Configure the scheduled job for updating NVD records

Identify the repositories that you want updated regularly, and then execute a scheduled job to update NVD records on a nightly or weekly basis. You can also update the script or write your own scripts, as needed.

Before you begin

If the NVD data feed you want to use for the scheduled job is not present, you can add it.

Roles required:
  • If you have the admin role, you can add repositories to the scheduled job.
  • If you have sn_vul.vulnerability_read, you can execute the scheduled job.
  • If you have sn_vul.vulnerability_write, you can edit the details of the scheduled job.

Procedure

  1. Navigate to Vulnerability > Administration > NVD Auto-Update.
  2. For each NVD repository that you want to update automatically, change the Automatically update field to true.
  3. Navigate to Vulnerability > Administration > Integrations.
  4. Select the NIST National Vulnerability Database scheduled job.
  5. Modify the fields as needed.
    Table 1. Vulnerability Integration form
    Field Description
    Name The name of the scheduled job.
    Active Whether the scheduled job is active. If you have previously set up this job and then decided to use a different integrations, you can uncheck this box to deactivate the job.
    Run The frequency you want the job to run. Subsequent fields are displayed or hidden based on your setting in this field.
    Day The day you want the scheduled job to run.

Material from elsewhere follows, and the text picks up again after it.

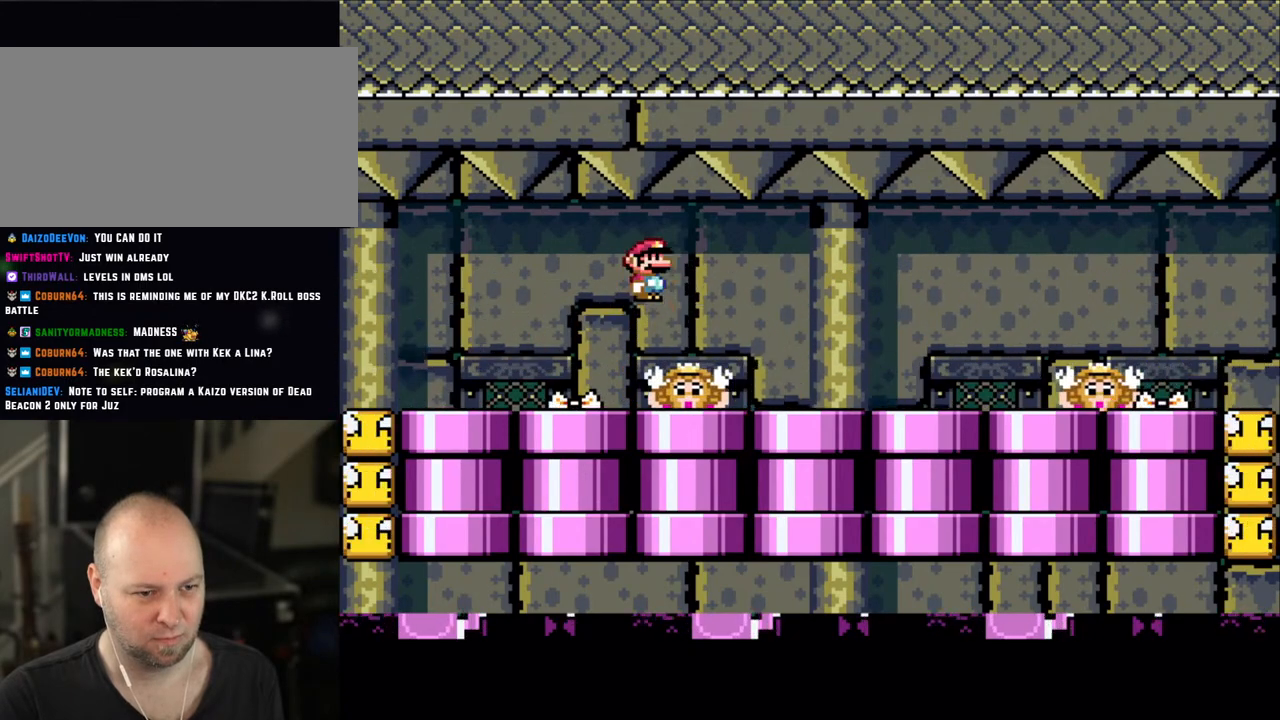
{"buttons": ["A", "X", "DPAD_RIGHT"], "events": [[83, "A", "down"], [283, "A", "up"], [500, "A", "down"], [500, "DPAD_RIGHT", "down"]]}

    If you selected Weekly in the Run field, this field displays the days of the week. If you selected Monthly in the Run field, this field displays the days of the month.

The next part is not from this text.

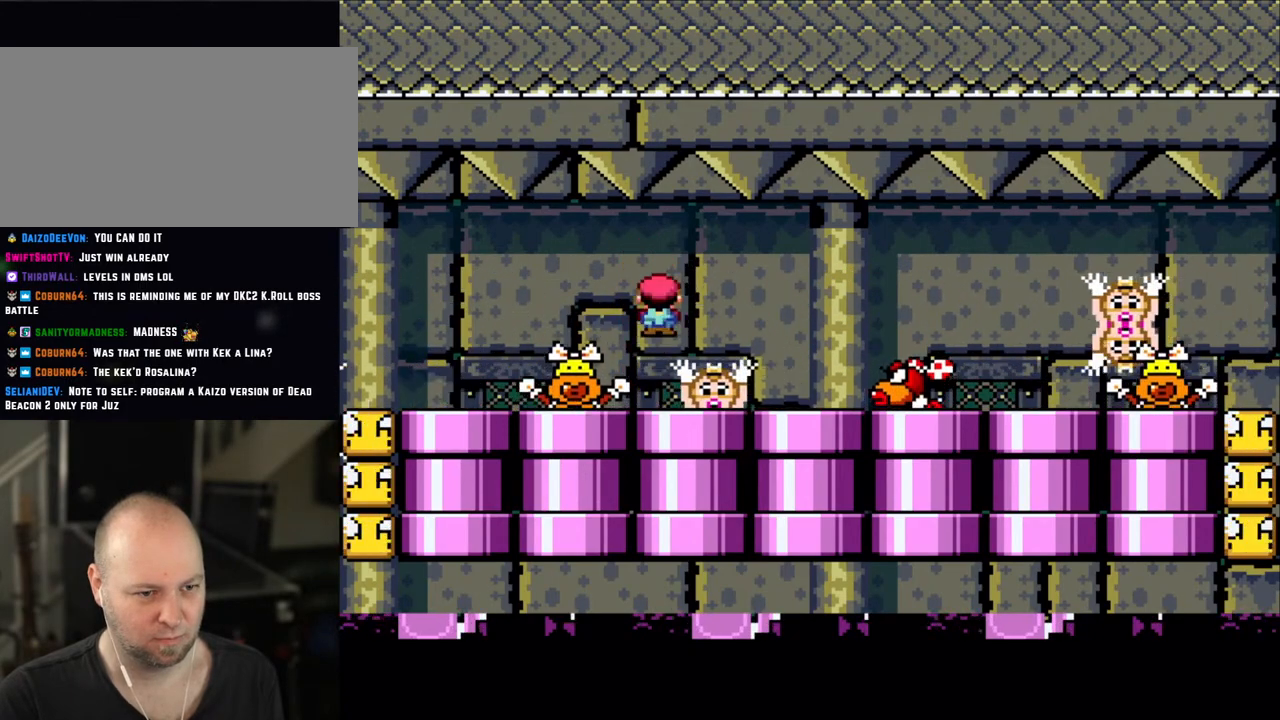
{"buttons": ["X"], "events": [[100, "A", "up"], [100, "DPAD_RIGHT", "up"], [250, "DPAD_LEFT", "down"], [350, "DPAD_LEFT", "up"], [400, "DPAD_RIGHT", "down"], [500, "DPAD_RIGHT", "up"]]}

    Time The time you want the scheduled job to start.
    Integration script The script for pulling data from the data sources in the Data Sources related list.
    Application [Read only] The name of the application for which you are running the scheduled job.
    Repeat Interval The number of days and hours before the scheduled job runs again. This field appears when Periodically is selected from the Run list.
    Starting The date and time to start the periodic updates. This field appears when Periodically is selected from the Run list.
    Conditional The check box to add conditional parameters.
    Condition The conditions to run the scheduled job. This field appears when the Conditional check box is selected.
    Report processor strategy The strategy for pulling data and processing the scheduled job.
    • If you have identified data sources and added them to the Data Sources related list, you can select Data Source Attachment to pull data from the data sources using the script in the Integration script field.
    • To select a custom processor in the Report Processor field, select Custom Report Processor.
    Report processor The script to execute when the scheduled job runs. This field appears when Custom Report Processor is selected in the Report processor strategy list.
    Processor factory script The script to build the report processor. This field appears when Custom Report Processor is selected in the Report processor strategy list.
  6. To save your changes, click Update.
  7. To run the scheduled job immediately, click Execute Now.
    Note: When the scheduled job runs and new records are downloaded to the NVD, an email notification is sent to the members of the vulnerability response group.